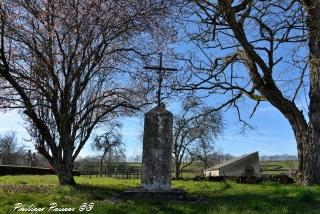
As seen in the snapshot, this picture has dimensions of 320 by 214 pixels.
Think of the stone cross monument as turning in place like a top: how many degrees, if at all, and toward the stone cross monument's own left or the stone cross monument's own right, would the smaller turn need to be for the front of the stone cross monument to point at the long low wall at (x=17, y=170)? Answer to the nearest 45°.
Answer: approximately 135° to the stone cross monument's own right

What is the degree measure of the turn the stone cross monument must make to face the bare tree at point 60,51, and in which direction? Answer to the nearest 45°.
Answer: approximately 135° to its right

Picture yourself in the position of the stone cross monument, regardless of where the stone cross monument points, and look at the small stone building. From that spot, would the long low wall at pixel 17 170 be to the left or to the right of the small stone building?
left

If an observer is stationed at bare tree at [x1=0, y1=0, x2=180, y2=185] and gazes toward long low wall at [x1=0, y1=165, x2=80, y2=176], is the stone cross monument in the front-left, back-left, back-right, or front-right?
back-right

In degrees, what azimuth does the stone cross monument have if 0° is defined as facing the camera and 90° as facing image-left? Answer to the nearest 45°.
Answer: approximately 0°
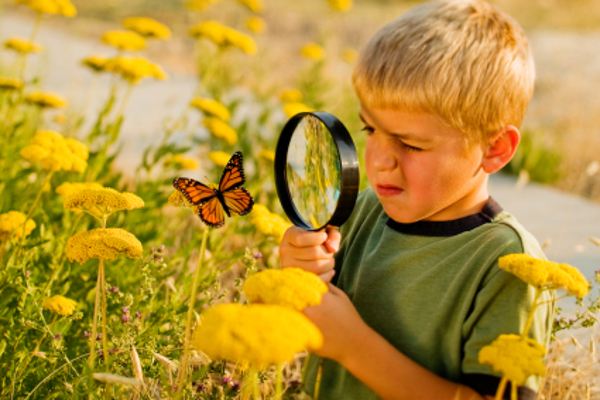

Task goal: Please render the listing above as a JSON list of strings, with one string per line and blank lines left out. Leave the pictures out of the answer.

Task answer:
[
  "As seen in the snapshot, this picture has dimensions of 320 by 214 pixels.",
  "Think of the stone cross monument as turning in place like a top: how many degrees, if at all, and toward the stone cross monument's own left or the stone cross monument's own right, would the smaller turn need to be for the front of the stone cross monument to point at the long low wall at (x=17, y=170)? Answer to the nearest 45°.",
  "Answer: approximately 135° to the stone cross monument's own right",
  "What is the degree measure of the turn the stone cross monument must make to face the bare tree at point 60,51, and in which direction? Answer to the nearest 45°.",
  "Answer: approximately 135° to its right",
  "Picture yourself in the position of the stone cross monument, regardless of where the stone cross monument points, and look at the small stone building. From that spot, would the long low wall at pixel 17 170 be to the left or to the right of the small stone building?",
  "left",
  "If an observer is stationed at bare tree at [x1=0, y1=0, x2=180, y2=185] and gazes toward long low wall at [x1=0, y1=165, x2=80, y2=176], is the stone cross monument in the front-left, back-left, back-right, or front-right?",
  "back-right",
  "In degrees, what azimuth does the stone cross monument have if 0° is defined as facing the camera and 90° as facing image-left? Answer to the nearest 45°.",
  "Answer: approximately 0°"
]